I might be wrong too. Most people I know went directly from Zip/Jaz to CD-R. This was when I worked at a small computer company. It could very well be what we pushed.
That is true; many business jumped on the CDR/RW as soon as possible as Zip Drives were a nightmare between the 'click of death', outrageous pricing, smaller size, and slower speed (many of them were LPT). So it may have been what killed it; undoubtedly it had a major impact on ending the popularity of the Zip and numerous other storage systems. It seems like products designed to replace or exist with the CD either failed outright or just never caught on; the advent of inexpensive flash based memory definitely has gotten ridiculously popular and is really the only huge storage success since the CD.
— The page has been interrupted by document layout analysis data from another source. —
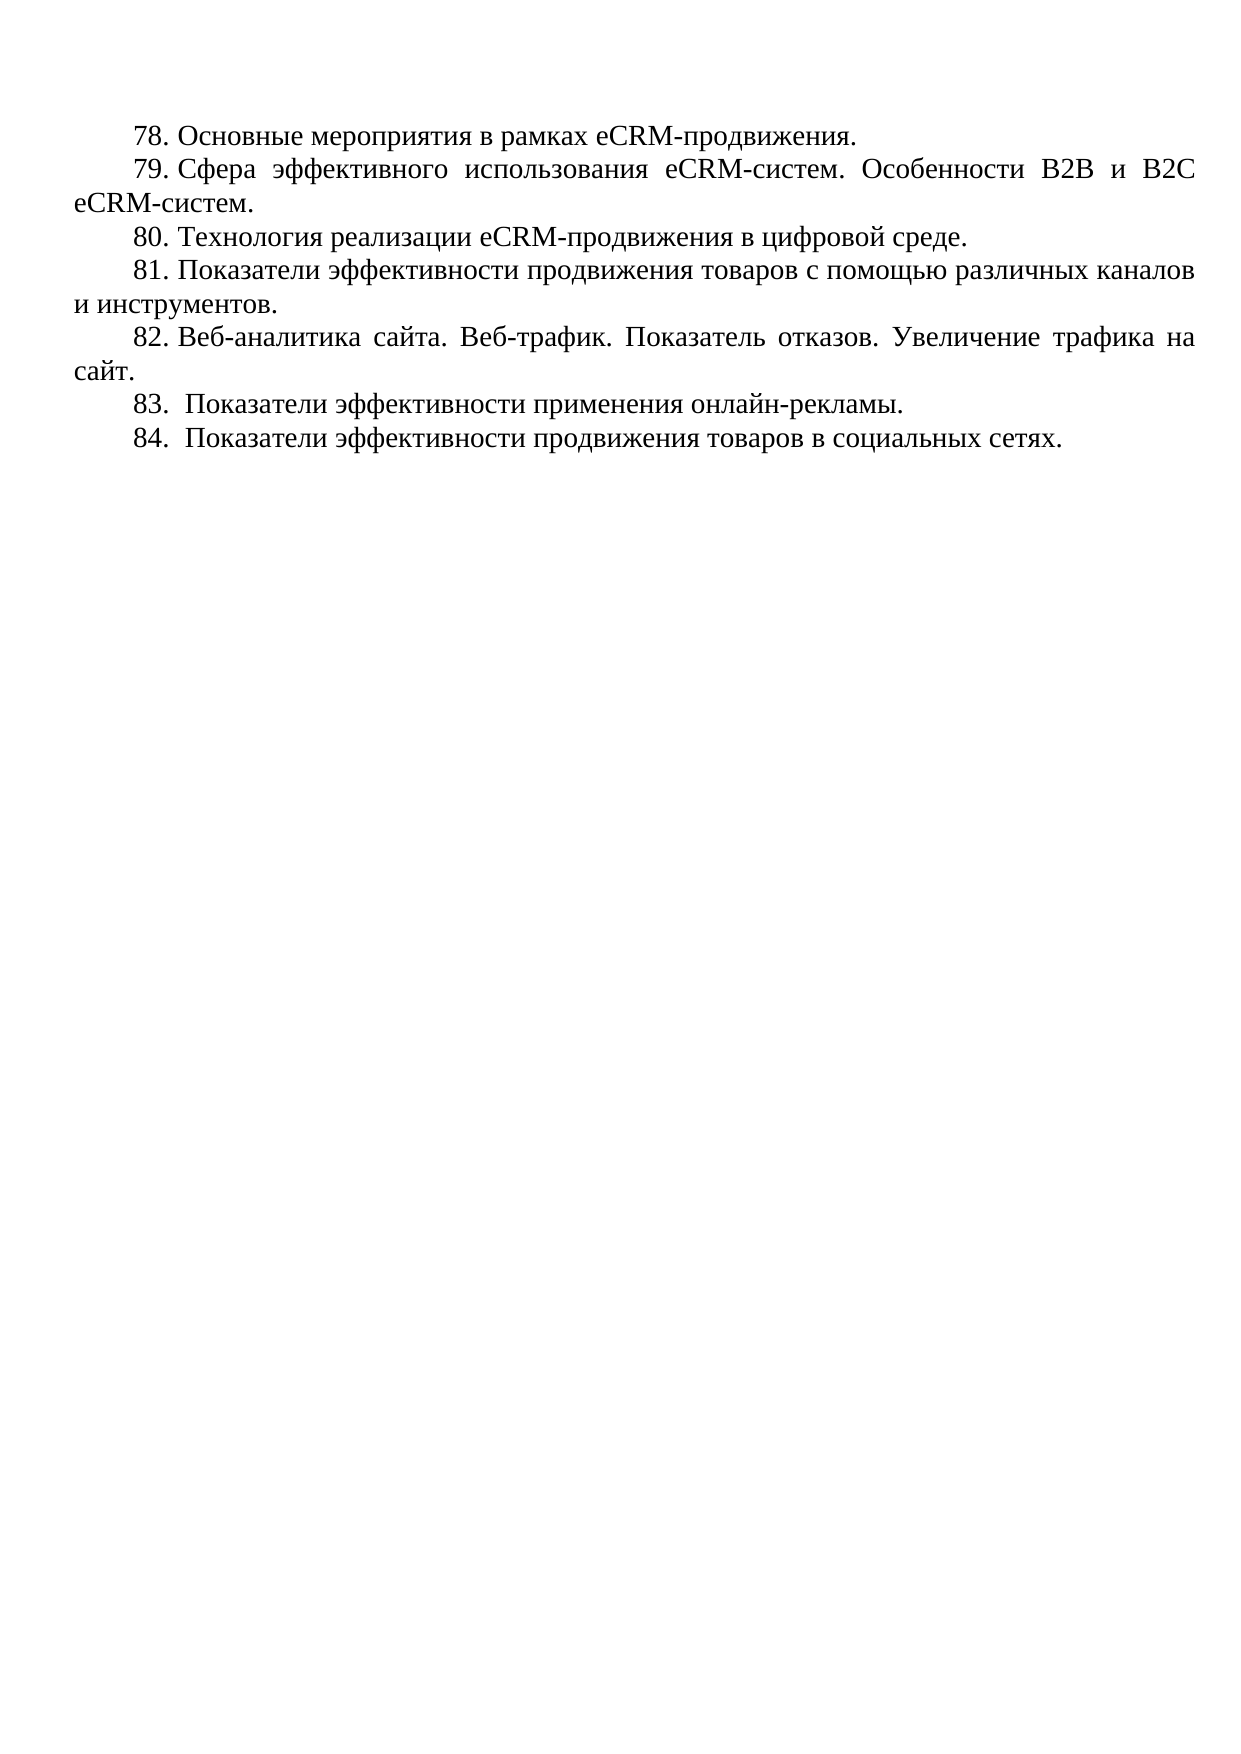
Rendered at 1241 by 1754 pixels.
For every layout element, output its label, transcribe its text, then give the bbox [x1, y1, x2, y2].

list Технология реализации eCRM-продвижения в цифровой среде. [74, 219, 1181, 252]
list Показатели эффективности применения онлайн-рекламы. [74, 386, 1196, 420]
list Веб-аналитика сайта. Веб-трафик. Показатель отказов. Увеличение трафика на сайт. [74, 319, 1196, 386]
list Показатели эффективности продвижения товаров в социальных сетях. [74, 420, 1196, 453]
list Сфера эффективного использования eCRM-систем. Особенности В2В и В2С eCRM-систем. [74, 152, 1196, 219]
list Показатели эффективности продвижения товаров с помощью различных каналов и инструментов. [74, 252, 1196, 319]
list Основные мероприятия в рамках eCRM-продвижения. [74, 118, 1196, 152]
I would say the flash drive kill off Zip drives. CD-R were to slow and could really not be reused multiple times over and were fairly costly for limit use. It was over a dollar per CD-Rat that point of time.
Zip Disks were much more expensive than a dollar a disk and Zip disks could not hold nearly as much as the CD. Most external Zip Drives were LPT driven well into the age of USB1/2.
Indeed though the flash drive was the end-all of Zip and related technologies. The higher capacity Zip Drive held 250MB; today's higher capacity USB drives hold over 250GB with a 500GB flash drive coming our way.